The annual Phi Delta Kappan poll of the public’s attitudes toward public schools is always filled with interesting and important information, made more compelling by the fact that PDK has been doing this for 48 years. This year’s poll shows strong support for skills-based education and parent communication.

Over the nearly five decades of PDK polling, one fact has remained constant: While people give low grades to the nation’s public schools, they give mostly As and Bs to the local schools their own children attend, where they see first-hand what is happening.

Interestingly, the grades for the nation’s public schools are higher than they have been for many years, while the grades for local schools remain where they always have been, meaning the gap has narrowed significantly.

Another interesting finding was the disparity in beliefs about the main goal of a public school education. While 45 percent of respondents said the purpose is to prepare students academically, 26 percent chose “Prepares students to be good citizens,” and 25 percent chose “Prepares student for work.”

School improvement priorities were also important. Some 68 percent of respondents preferred that their school offer more career-technical or skills-based classes while 21 percent said they preferred more honors classes.

With this strong support for skills-based education, it’s good to know that schools both nationally and locally are focusing on these types of programs.

For example, a new career technical school will be built in Santa Maria in the next few years, and Santa Ynez Valley, Carpinteria and Santa Barbara high schools all offer robust career and technical education courses and academies.

The public acknowledges a large role for public education in all these areas — academics, citizenship and career education — and it’s important that public schools continue to rise to those expectations.

Parental involvement and engagement with schools has always been critical to student success and is gaining momentum with California’s statewide accountability system, which requires meaningful engagement with parents and school communities.

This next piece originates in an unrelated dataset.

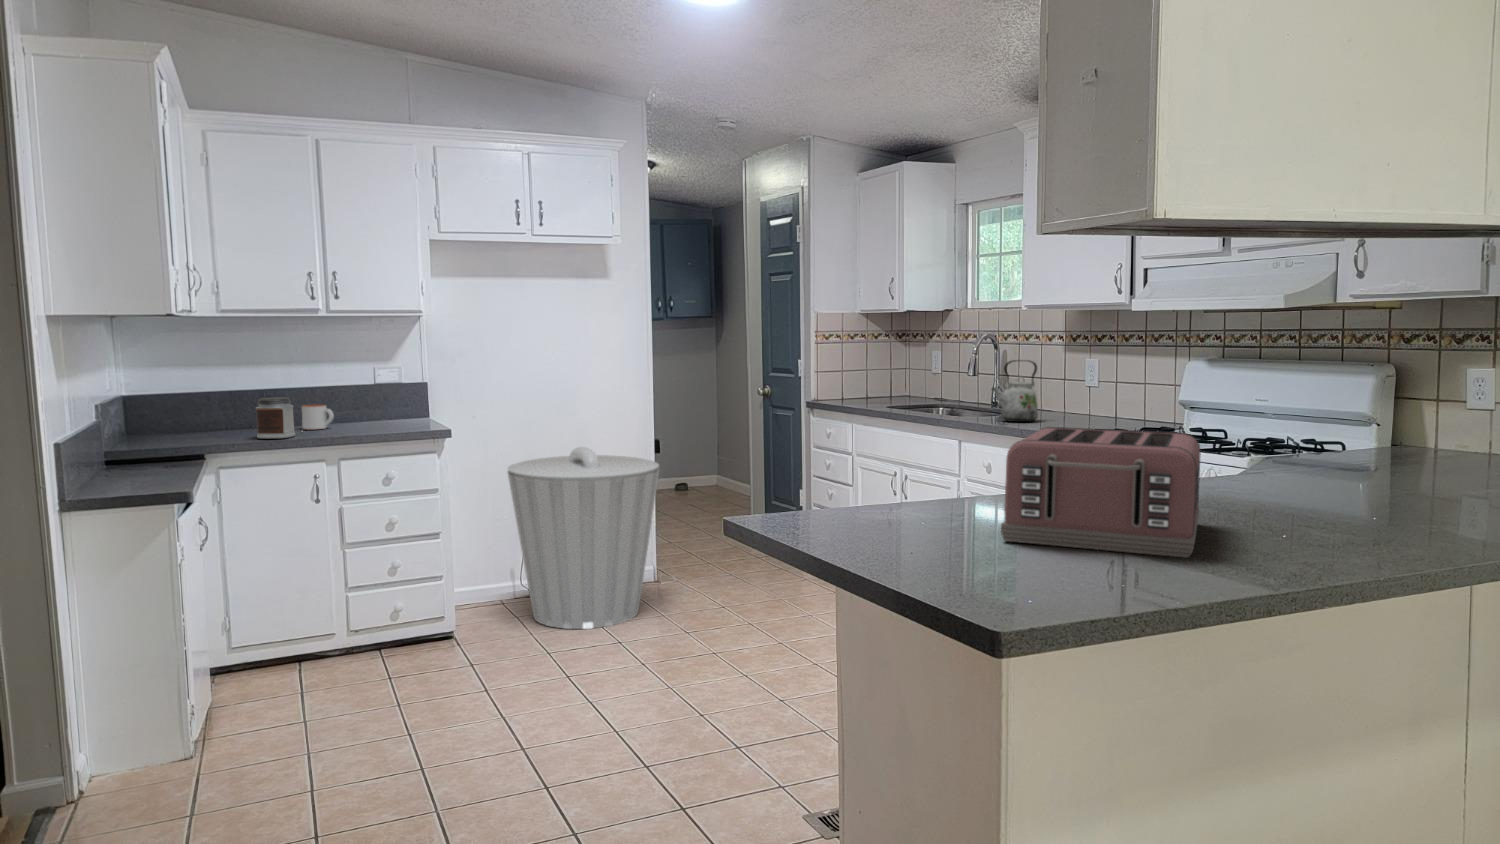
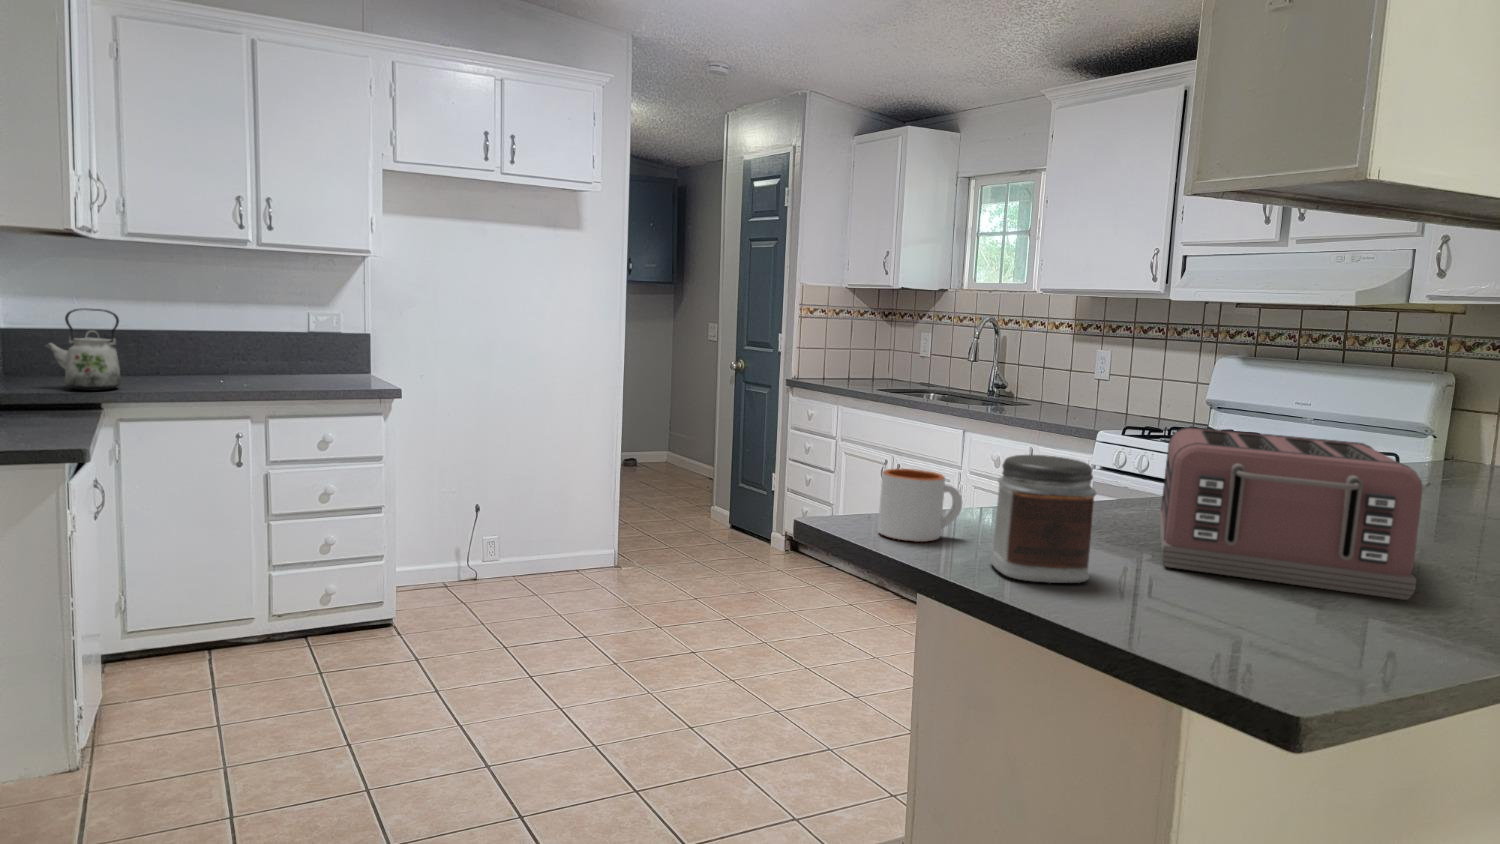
kettle: present [992,360,1038,422] -> present [45,308,121,391]
jar: present [255,397,296,439] -> present [990,455,1096,583]
mug: present [302,405,334,430] -> present [878,469,962,542]
trash can: present [508,447,659,629] -> none [458,417,630,620]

The PDK poll shows that communication is essential to parent support.

The largest gap in how parents graded their local schools correlated almost precisely with the extent to which parents were satisfied with the school’s efforts to keep them informed about their child’s progress.

Nearly as critical was the extent to which a school offered ample chances for parents to provide input in return. Parents who felt they were given opportunities for input were 29 percent more likely to give their school an A or B than those without as much opportunity for feedback.

Similarly, higher marks were received from parents who were frequently invited to visit their school and from those who felt their child’s school was very interested in what they have to say. These are important findings for educators, and mesh with efforts throughout our state and county to focus on parental involvement.

The largest gap in the survey came in response to a question about when a public school has been failing perennially whether the best response is to keep the school open and try to improve it, or close it altogether. Respondents preferred keeping it open by a 2-to-1 margin.

Asked their priorities for using increased funding, 34 percent chose to use it for teachers, 17 percent chose supplies, another 17 percent chose classes and extracurriculars, 8 percent chose infrastructure and new schools, and 6 percent chose learning specialists and counselors.

We are a large and diverse country. Phi Delta Kappan provides an important service to families and policymakers by continuing to poll the public on its opinions regarding public schools, the glue that binds our democracy and the foundation for all that follows.

We turn to PDK, once again, for taking the pulse of our country, and providing critical insights into the perceptions of the public we all serve.

— Bill Cirone is Santa Barbara County’s superintendent of schools. The opinions expressed are his own.